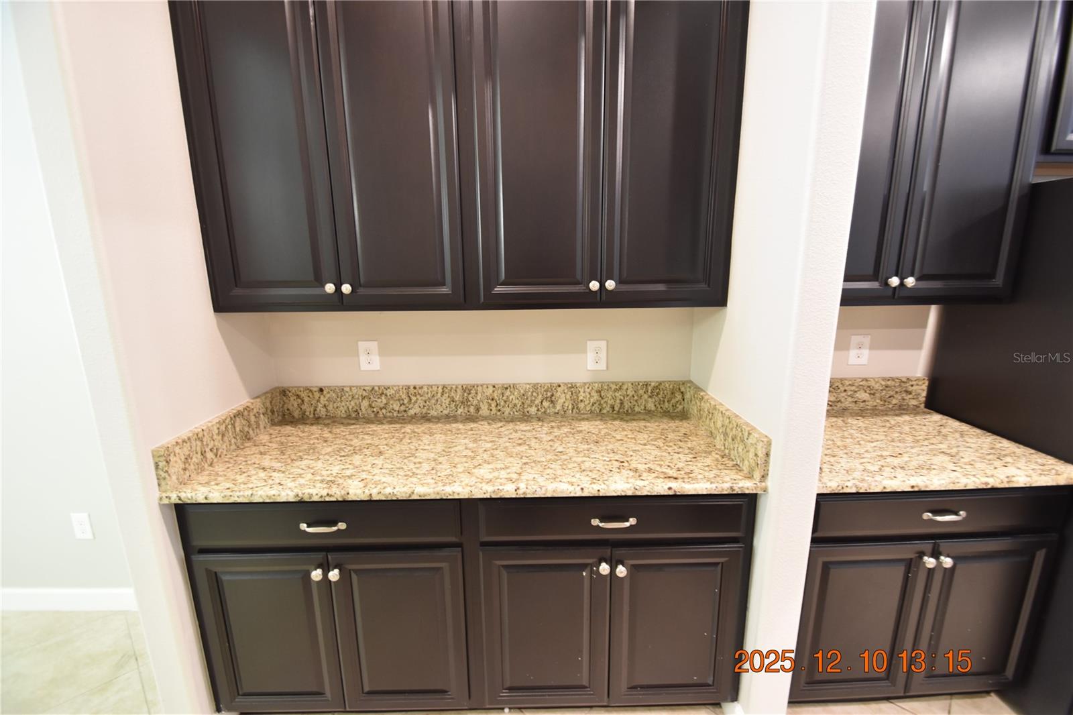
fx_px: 447
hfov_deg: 100.4
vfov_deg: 77.3
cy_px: 358
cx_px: 536
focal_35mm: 15
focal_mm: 10
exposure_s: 1/10
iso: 800
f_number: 3.5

• • • • •

## What is required
Each line above should be written out again unchanged; no images are to be carried over.

## Reply
fx_px: 447
hfov_deg: 100.4
vfov_deg: 77.3
cy_px: 358
cx_px: 536
focal_35mm: 15
focal_mm: 10
exposure_s: 1/10
iso: 800
f_number: 3.5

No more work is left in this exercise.